Belém, Cisjordânia, 25 (AE) - A Autoridade Palestina (AP) acusou informalmente os Estados Unidos (EUA) de terem "boicotado" as comemorações da noite de Natal, ontem, em Belém. A informação foi confirmada à Agência Estado por assessores diretos de Yasser Arafat. Os palestinos esperavam cerca de 60 mil turistas, mas na Praça da Manjedoura, onde concentraram-se as atividades não havia mais do que 15 mil pessoas, na avaliação da polícia.
Há cerca de dez dias, a emissora de televisão CNN divulgou um alerta, feito pelo Departamento de Estado americano, sugerindo que as pessoas tomassem cuidado com possíveis atentados terroristas no período das festas de Natal e ano-novo, especialmente no Oriente Médio. A imprensa israelense divulgou hoje a insatisfação de Arafat em relação à atitude dos EUA.
A festa de Natal, em Belém, está sendo considerada o marco das comemorações de um projeto maior: Belém 2000 para o qual ainda estão sendo esperados, ao longo do ano, milhares de visitantes. A partir deste projeto, a cidade dará, segundo as expectativas da AP, visibilidade mundial aos territórios palestinos, em assuntos relacionados à cultura e ao turismo e não aos conflitos.
Além disso, a AP terá oportunidade de provar que sua polícia é capaz de manter a segurança dos turistas estrangeiros e ao mesmo tempo controlar eventuais tentativas de atentados por parte dos radicais, após 28 anos de ocupação do exército de Israel na região. E isso não é fácil. Hoje, horas antes do início das comemorações de Natal, uma bomba explodiu no centro de Natanya, ao norte de Israel. A polícia informou que ninguém ficou ferido e atribuiu o atentado a grupos nacionalistas palestinos contrários ao processo de paz.
O tom da comemoração de Natal, em Belém , foi essencialmente político. Arafat, de acordo com sua assessoria, pretendia aproveitar a presença dos primeiros-ministros da Itália, do Marrocos e de representantes de outros países, para lançar seu mote do milênio: "De Belém 2000 para o Estado palestino, com capital em Jerusalém, sob o governo de Yasser Arafat". A programação na Praça da Manjedoura teve a participação de grupos musicais de vários países, como Quênia, Suécia, Cuba e Alemanha.
A cidade de Belém, onde, segundo a tradição cristã, Jesus Cristo nasceu, e onde está localizada a Igreja da Natividade, vem sendo preparada, pela AP, para se tornar o epicentro do cristianismo, durante as comemorações dos 2 mil anos da era cristã.
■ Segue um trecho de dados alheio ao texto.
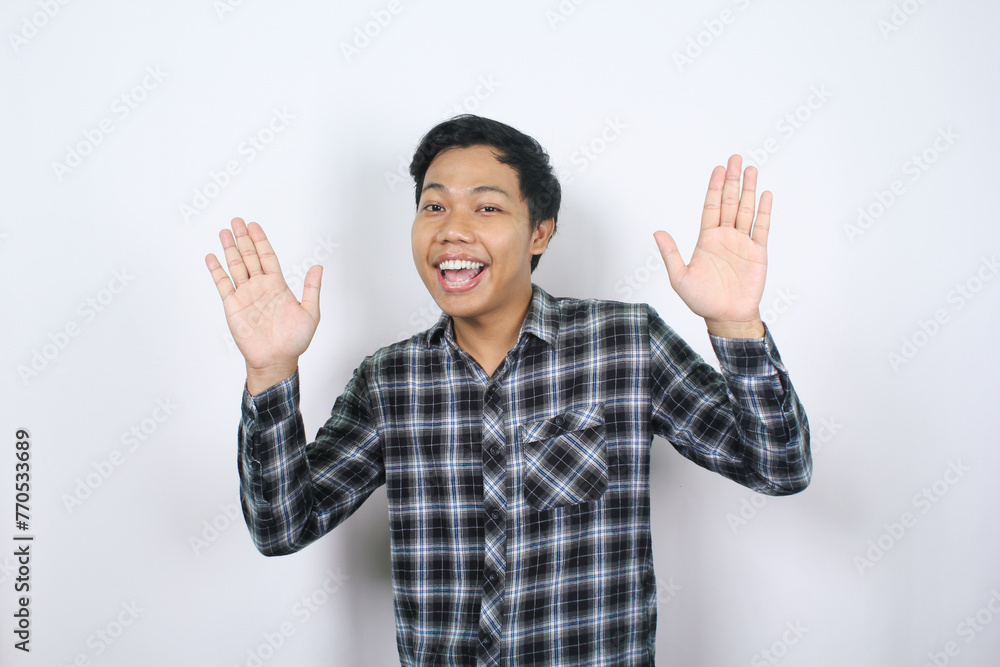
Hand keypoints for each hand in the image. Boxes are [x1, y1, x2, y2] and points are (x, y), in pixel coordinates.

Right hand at [205, 218, 322, 391]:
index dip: (260, 241)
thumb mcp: (310, 312)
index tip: (254, 226)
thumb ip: (312, 289)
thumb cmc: (294, 341)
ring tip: (224, 231)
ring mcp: (245, 295)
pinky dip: (216, 270)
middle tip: (237, 220)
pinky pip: (223, 284)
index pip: (267, 257)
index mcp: (277, 286)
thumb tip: (318, 267)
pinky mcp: (232, 305)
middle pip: (249, 256)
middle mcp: (260, 287)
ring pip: (235, 266)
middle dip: (243, 238)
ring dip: (230, 248)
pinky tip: (212, 256)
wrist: (276, 360)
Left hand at [653, 155, 768, 337]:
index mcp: (707, 240)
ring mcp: (742, 243)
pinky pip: (761, 228)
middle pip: (730, 202)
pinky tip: (766, 195)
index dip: (714, 188)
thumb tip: (657, 232)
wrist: (726, 317)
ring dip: (748, 190)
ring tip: (751, 169)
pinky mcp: (757, 253)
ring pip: (746, 210)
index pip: (711, 207)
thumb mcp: (680, 277)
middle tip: (735, 159)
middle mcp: (725, 237)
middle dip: (731, 180)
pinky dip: (764, 211)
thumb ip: (671, 254)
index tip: (717, 169)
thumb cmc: (702, 300)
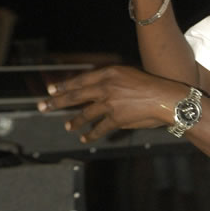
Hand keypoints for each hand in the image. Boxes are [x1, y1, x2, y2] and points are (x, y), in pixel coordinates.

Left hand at [37, 65, 186, 141]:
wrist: (166, 98)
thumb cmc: (152, 86)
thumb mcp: (129, 75)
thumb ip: (112, 81)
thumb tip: (98, 89)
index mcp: (110, 73)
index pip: (80, 79)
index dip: (64, 85)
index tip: (51, 90)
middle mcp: (106, 86)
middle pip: (76, 95)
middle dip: (57, 102)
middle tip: (43, 106)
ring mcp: (110, 103)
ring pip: (85, 113)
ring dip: (74, 121)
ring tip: (67, 126)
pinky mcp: (116, 118)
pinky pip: (99, 128)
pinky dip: (91, 134)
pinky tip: (84, 138)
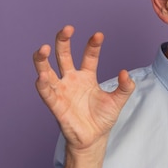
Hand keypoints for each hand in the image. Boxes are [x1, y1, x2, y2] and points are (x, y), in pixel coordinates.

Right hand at [33, 25, 134, 167]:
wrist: (93, 140)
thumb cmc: (102, 119)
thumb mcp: (117, 101)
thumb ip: (124, 88)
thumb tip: (126, 73)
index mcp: (87, 76)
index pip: (89, 55)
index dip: (93, 45)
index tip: (98, 34)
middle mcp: (71, 79)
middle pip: (63, 55)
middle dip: (63, 41)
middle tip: (67, 28)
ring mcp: (62, 91)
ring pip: (47, 71)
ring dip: (43, 60)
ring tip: (43, 48)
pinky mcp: (55, 104)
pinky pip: (46, 92)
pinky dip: (43, 84)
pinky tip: (41, 75)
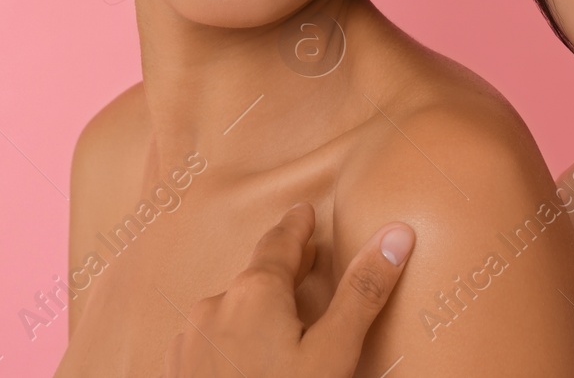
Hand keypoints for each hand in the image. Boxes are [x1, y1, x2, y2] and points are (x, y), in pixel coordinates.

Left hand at [161, 202, 414, 377]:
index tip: (303, 212)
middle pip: (255, 277)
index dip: (296, 227)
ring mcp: (189, 341)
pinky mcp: (177, 370)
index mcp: (254, 292)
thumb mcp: (334, 353)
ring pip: (231, 311)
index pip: (279, 242)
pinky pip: (212, 341)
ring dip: (256, 310)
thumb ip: (362, 293)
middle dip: (281, 270)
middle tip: (304, 260)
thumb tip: (396, 233)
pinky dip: (234, 340)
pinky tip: (247, 361)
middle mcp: (214, 306)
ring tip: (281, 323)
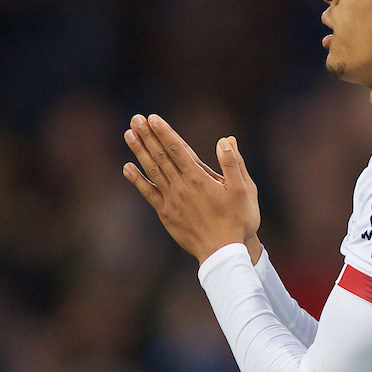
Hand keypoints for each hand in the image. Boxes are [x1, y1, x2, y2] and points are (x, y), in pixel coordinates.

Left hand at [123, 113, 260, 263]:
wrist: (223, 253)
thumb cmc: (238, 221)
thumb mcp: (244, 190)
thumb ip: (233, 164)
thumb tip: (225, 140)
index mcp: (199, 178)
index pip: (178, 149)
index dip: (164, 132)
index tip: (152, 118)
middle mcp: (181, 186)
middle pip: (161, 156)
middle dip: (147, 136)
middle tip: (135, 119)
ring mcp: (171, 200)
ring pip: (152, 170)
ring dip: (140, 151)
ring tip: (128, 134)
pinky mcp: (166, 214)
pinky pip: (148, 193)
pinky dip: (137, 180)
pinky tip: (127, 168)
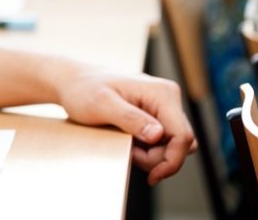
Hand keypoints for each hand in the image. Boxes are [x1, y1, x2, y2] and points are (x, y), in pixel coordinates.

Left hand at [51, 62, 195, 184]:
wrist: (74, 82)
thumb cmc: (84, 89)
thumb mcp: (101, 104)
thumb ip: (130, 119)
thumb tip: (157, 134)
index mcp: (161, 93)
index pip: (182, 135)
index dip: (172, 160)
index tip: (152, 175)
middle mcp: (167, 97)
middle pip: (180, 143)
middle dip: (158, 158)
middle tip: (129, 152)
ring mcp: (162, 106)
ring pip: (173, 144)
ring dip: (153, 155)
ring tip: (127, 145)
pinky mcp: (156, 114)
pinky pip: (163, 141)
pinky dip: (148, 149)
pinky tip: (130, 143)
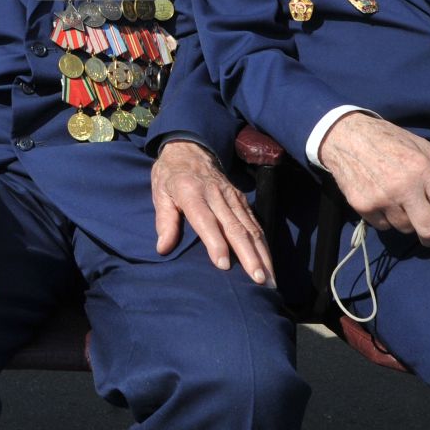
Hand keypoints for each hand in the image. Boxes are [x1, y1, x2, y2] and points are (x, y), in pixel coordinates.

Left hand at [151, 140, 271, 283]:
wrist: (190, 149)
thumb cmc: (171, 176)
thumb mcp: (160, 194)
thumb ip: (164, 221)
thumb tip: (163, 248)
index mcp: (191, 192)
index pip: (206, 220)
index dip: (215, 243)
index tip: (224, 265)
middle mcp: (216, 195)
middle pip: (234, 227)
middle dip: (249, 255)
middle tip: (258, 280)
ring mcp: (232, 196)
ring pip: (250, 227)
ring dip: (262, 253)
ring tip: (269, 279)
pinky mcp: (241, 199)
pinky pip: (254, 223)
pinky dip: (263, 244)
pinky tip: (269, 262)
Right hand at [317, 112, 429, 246]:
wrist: (344, 137)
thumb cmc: (387, 139)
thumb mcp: (422, 145)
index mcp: (422, 169)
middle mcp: (403, 187)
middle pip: (429, 230)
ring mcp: (381, 199)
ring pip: (405, 229)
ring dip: (409, 222)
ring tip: (402, 204)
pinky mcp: (363, 206)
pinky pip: (384, 226)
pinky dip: (388, 219)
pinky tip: (384, 202)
A Praça da Manjedoura, localizada na frente da igreja, está pronta para receber milhares de turistas. Em volta do local
há dezenas de restaurantes e lojas de souvenires. Nas ruas do entorno, há, inclusive, um cyber café, onde os clientes podem usar a Internet para enviar mensagens eletrônicas.
Apesar dessa aparência de modernidade, alguns sinais, como a pobreza das casas nos bairros residenciais ou a falta de um hotel de porte para receber turistas, evidenciam a falta de estrutura de Belém, a exemplo do que ocorre em outras cidades controladas pela AP. Além disso, a cidade, por ser um dos locais cristãos mais importantes, foi totalmente decorada com motivos natalinos. Nas colinas, longe da Igreja da Natividade, nas edificações mais altas foram colocadas cruzes feitas de luzes vermelhas e em toda as principais ruas da cidade, foram armadas correntes iluminadas com motivos natalinos. Isso, apesar de a maioria da população ser muçulmana e estar no meio das comemorações do Ramadã, o mês santo.
Por tudo isso, a primeira noite de Natal atraiu a atenção da imprensa mundial: cerca de 40 emissoras de televisão transmitiram ao vivo a programação e jornalistas de vários países acompanharam o vai-e-vem dos políticos que, ao lado de Arafat e sua mulher, assistiram a cerimônia realizada pelo patriarca da igreja católica ocidental, Michael Sabbah.
O patriarca ocidental, que pela primeira vez esteve acompanhado de representantes do clero da igreja oriental, abriu a Porta Sagrada - que marca o início da comemoração do jubileu - no mesmo momento em que o papa João Paulo II, fazia o mesmo ritual, no Vaticano.